- **WHAT IS NEEDED**
Repeat each of the rows below, switching "Wildlife" to "Fauna" wherever it occurs and changing nothing else.

====== DATA TO USE

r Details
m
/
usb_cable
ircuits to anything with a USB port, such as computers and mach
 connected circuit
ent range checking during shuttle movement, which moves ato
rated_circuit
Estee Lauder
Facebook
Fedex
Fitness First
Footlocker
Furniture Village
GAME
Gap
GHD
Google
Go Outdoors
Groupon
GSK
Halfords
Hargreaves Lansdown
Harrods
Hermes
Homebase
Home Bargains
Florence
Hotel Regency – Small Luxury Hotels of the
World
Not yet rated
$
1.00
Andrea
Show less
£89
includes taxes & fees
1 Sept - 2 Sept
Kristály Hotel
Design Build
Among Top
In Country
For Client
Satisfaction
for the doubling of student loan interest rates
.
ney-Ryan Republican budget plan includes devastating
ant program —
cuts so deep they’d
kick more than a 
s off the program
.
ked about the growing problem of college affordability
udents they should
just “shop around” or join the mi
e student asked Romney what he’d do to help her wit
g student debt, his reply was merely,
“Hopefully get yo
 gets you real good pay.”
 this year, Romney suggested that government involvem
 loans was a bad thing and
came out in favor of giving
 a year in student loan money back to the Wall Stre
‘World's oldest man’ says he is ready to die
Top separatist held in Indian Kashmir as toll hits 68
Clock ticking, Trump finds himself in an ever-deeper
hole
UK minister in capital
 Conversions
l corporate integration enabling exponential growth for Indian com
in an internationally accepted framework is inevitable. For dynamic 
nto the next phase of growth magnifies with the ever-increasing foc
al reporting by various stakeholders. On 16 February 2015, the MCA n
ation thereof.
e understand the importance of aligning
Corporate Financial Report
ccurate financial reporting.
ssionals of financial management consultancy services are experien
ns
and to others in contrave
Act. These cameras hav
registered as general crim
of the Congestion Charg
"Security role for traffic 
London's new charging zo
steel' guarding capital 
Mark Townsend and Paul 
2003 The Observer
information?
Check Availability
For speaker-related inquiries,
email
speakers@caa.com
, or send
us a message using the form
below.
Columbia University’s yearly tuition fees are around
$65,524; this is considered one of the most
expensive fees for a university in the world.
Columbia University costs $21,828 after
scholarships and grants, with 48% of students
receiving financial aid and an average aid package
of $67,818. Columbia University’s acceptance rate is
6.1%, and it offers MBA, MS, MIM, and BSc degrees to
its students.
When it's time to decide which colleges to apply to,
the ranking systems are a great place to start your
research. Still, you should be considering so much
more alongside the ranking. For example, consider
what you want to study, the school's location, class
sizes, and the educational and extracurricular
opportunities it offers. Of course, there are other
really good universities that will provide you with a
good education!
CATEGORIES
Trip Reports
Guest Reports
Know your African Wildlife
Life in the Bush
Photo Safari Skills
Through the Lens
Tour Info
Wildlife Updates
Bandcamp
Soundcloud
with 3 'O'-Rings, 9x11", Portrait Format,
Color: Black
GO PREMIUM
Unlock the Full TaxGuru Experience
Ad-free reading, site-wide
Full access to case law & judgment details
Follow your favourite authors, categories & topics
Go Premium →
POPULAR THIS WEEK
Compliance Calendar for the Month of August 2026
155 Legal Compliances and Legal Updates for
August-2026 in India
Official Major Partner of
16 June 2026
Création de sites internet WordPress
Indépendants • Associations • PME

============

- **ANSWER FOR THE TASK**
r Details
m
/
usb_cable
ircuits to anything with a USB port, such as computers and mach
 connected circuit
ent range checking during shuttle movement, which moves ato
rated_circuit
Estee Lauder
Facebook
Fedex
Fitness First
Footlocker
Furniture Village
GAME
Gap
GHD
Google
Go Outdoors
Groupon
GSK
Halfords
Hargreaves Lansdown
Harrods
Hermes
Homebase
Home Bargains
Florence
Hotel Regency – Small Luxury Hotels of the
World
Not yet rated
$
1.00
Andrea
Show less
£89
includes taxes & fees
1 Sept - 2 Sept
Kristály Hotel
Design Build
Among Top
In Country
For Client
Satisfaction
for the doubling of student loan interest rates
.
ney-Ryan Republican budget plan includes devastating
ant program —
cuts so deep they’d
kick more than a 
s off the program
.
ked about the growing problem of college affordability
udents they should
just “shop around” or join the mi
e student asked Romney what he’d do to help her wit
g student debt, his reply was merely,
“Hopefully get yo
 gets you real good pay.”
 this year, Romney suggested that government involvem
 loans was a bad thing and
came out in favor of giving
 a year in student loan money back to the Wall Stre
‘World's oldest man’ says he is ready to die
Top separatist held in Indian Kashmir as toll hits 68
Clock ticking, Trump finds himself in an ever-deeper
hole
UK minister in capital
 Conversions
l corporate integration enabling exponential growth for Indian com
in an internationally accepted framework is inevitable. For dynamic 
nto the next phase of growth magnifies with the ever-increasing foc
al reporting by various stakeholders. On 16 February 2015, the MCA n
ation thereof.
e understand the importance of aligning
Corporate Financial Report
ccurate financial reporting.
ssionals of financial management consultancy services are experien
ns
and to others in contrave
Act. These cameras hav
registered as general crim
of the Congestion Charg
"Security role for traffic 
London's new charging zo
steel' guarding capital 
Mark Townsend and Paul 
2003 The Observer
information?
Check Availability
For speaker-related inquiries,
email
speakers@caa.com
, or send
us a message using the form
below.
Columbia University’s yearly tuition fees are around
$65,524; this is considered one of the most
expensive fees for a university in the world.
Columbia University costs $21,828 after
scholarships and grants, with 48% of students
receiving financial aid and an average aid package
of $67,818. Columbia University’s acceptance rate is
6.1%, and it offers MBA, MS, MIM, and BSc degrees to
its students.
When it's time to decide which colleges to apply to,
the ranking systems are a great place to start your
research. Still, you should be considering so much
more alongside the ranking. For example, consider
what you want to study, the school's location, class
sizes, and the educational and extracurricular
opportunities it offers. Of course, there are other
really good universities that will provide you with a
good education!
CATEGORIES
Trip Reports
Guest Reports
Know your African Fauna
Life in the Bush
Photo Safari Skills
Through the Lens
Tour Info
Fauna Updates
Bandcamp
Soundcloud
with 3 'O'-Rings, 9x11", Portrait Format,
Color: Black
GO PREMIUM
Unlock the Full TaxGuru Experience
Ad-free reading, site-wide
Full access to case law & judgment details
Follow your favourite authors, categories & topics
Go Premium →
POPULAR THIS WEEK
Compliance Calendar for the Month of August 2026
155 Legal Compliances and Legal Updates for
August-2026 in India
Official Major Partner of
16 June 2026
Création de sites internet WordPress
Indépendants • Associations • PME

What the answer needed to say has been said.